A final knock-on of rising energy prices is a potential shortage of carbon dioxide, which is used in food and beverage production.
Over the weekend, CF Industries, which triggered a shortage of CO² last autumn when it paused production at two ammonia plants, said “persistence of the current levels of energy costs and product prices facing our UK operations could lead to the continued idling or shutting down of our UK facilities”.
Consumer confidence
The surge in food and energy prices comes at a time of deepening costs for UK consumers, with a scheduled hike in National Insurance likely to be introduced at the same time as public transport fares will spike.
This is reflected in rock-bottom consumer confidence figures published at the end of last week by GfK.
Confidence in February 2022 declined by seven points to -26, the lowest point since January 2021, when Covid-19 was surging across the UK despite the early success of the vaccination programme.
Expectations for the coming 12 months were the biggest area of concern. Consumers’ confidence in their personal finances dropped by 12 points to -14, while feelings towards the general economic situation declined by 11 points to -43.
Lim says: “We’ve just been through two years of a pandemic and now we’re going into a period of war on the European continent that we’ve not seen for a long while.
“There will be people expecting this war to unfold and spiral into something even more problematic, increasing pressure on Nato and the West to become directly involved.”

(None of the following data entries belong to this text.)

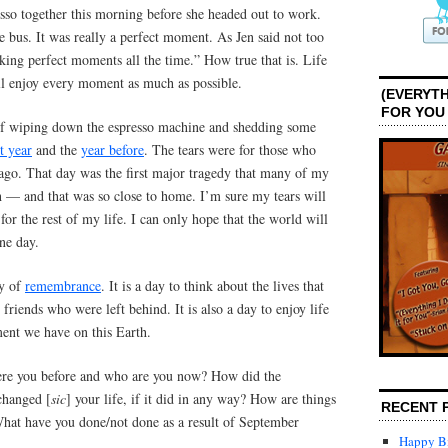
sso together this morning before she headed out to work.
he bus. It was really a perfect moment. As Jen said not too
ing perfect moments all the time.” How true that is. Life
all enjoy every moment as much as possible.
(EVERYTH
FOR YOU
elf wiping down the espresso machine and shedding some
st year
and the
year before
. The tears were for those who
 ago. That day was the first major tragedy that many of my
h — and that was so close to home. I’m sure my tears will
for the rest of my life. I can only hope that the world will
ne day.
ay of
remembrance
. It is a day to think about the lives that
friends who were left behind. It is also a day to enjoy life
ent we have on this Earth.
re you before and who are you now? How did the
hanged [
sic
] your life, if it did in any way? How are things
RECENT 
What have you done/not done as a result of September
Happy Bi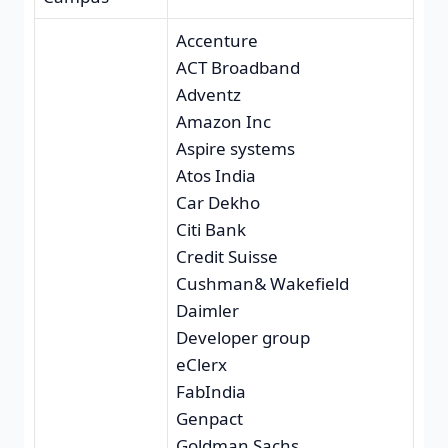
Accenture
ACT Broadband
Adventz
Amazon Inc
Aspire systems
Atos India
Car Dekho
Citi Bank
Credit Suisse
Cushman& Wakefield
Daimler
Developer group
eClerx
FabIndia
Genpact
Goldman Sachs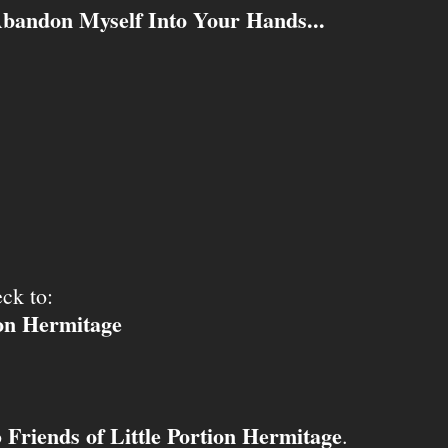
Abandon Myself Into Your Hands...
ck to:
ion Hermitage
Friends of Little Portion Hermitage
o
.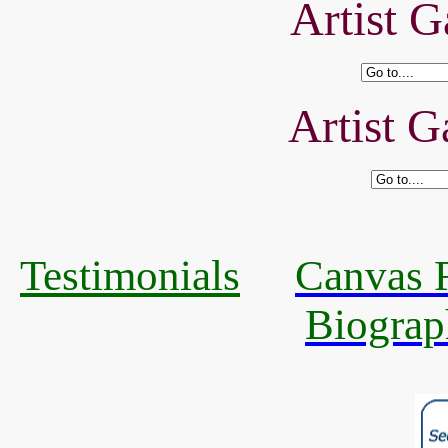
Artist G
Artist G
Testimonials
Canvas R
Biograp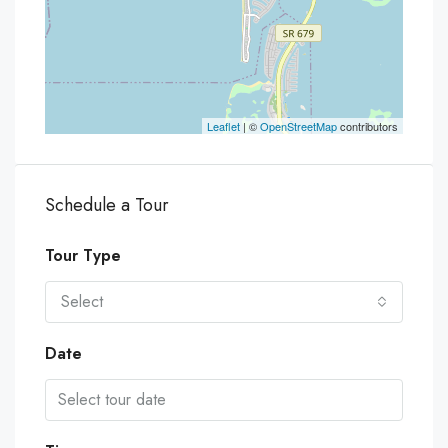
Leaflet
| ©
OpenStreetMap
contributors
Schedule a Tour
Tour Type
Select
Date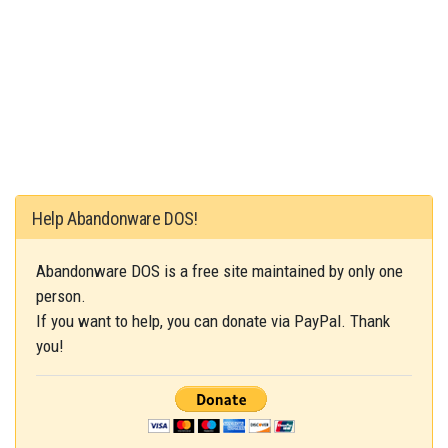
Help Abandonware DOS!
Abandonware DOS is a free site maintained by only one
person.
If you want to help, you can donate via PayPal. Thank
you!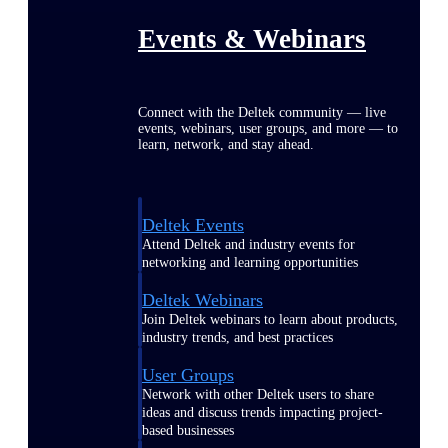
Events & Webinars
Connect with the Deltek community — live
events, webinars, user groups, and more — to
learn, network, and stay ahead.
Deltek Events
Attend Deltek and industry events for
networking and learning opportunities
Deltek Webinars
Join Deltek webinars to learn about products,
industry trends, and best practices
User Groups
Network with other Deltek users to share
ideas and discuss trends impacting project-
based businesses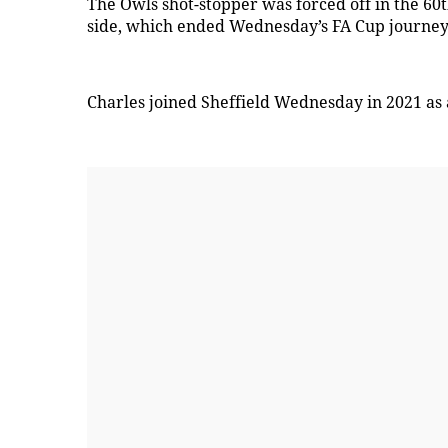
The Owls shot-stopper was forced off in the 60
side, which ended Wednesday’s FA Cup journey
Charles joined Sheffield Wednesday in 2021 as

“The current mood music is going to do very little to make people want to go out and enjoy themselves”
Clive Black, Shore Capital
Shore Capital’s Black agrees, saying “the current mood music is going to do very little to make people want to go out and enjoy themselves and spend”.
New data compiled exclusively for Retail Week by Walnut Unlimited has found that 82% of UK consumers are likely to switch their shopping to value and discount retailers.
Of those shoppers, 80% said they would look to save money on their food shopping by switching to a cheaper grocer.
But customers are not just considering cheaper options for food retail. More than half of respondents (54%) said they are also looking to save money when shopping for clothing, while 40% of health and beauty shoppers are also considering switching to less expensive alternatives.
While the UK’s retail sector is not directly exposed to much in the way of direct imports and exports from Russia or Ukraine, the huge shocks the war is throwing out across the international economy will inevitably put further pressure on consumers.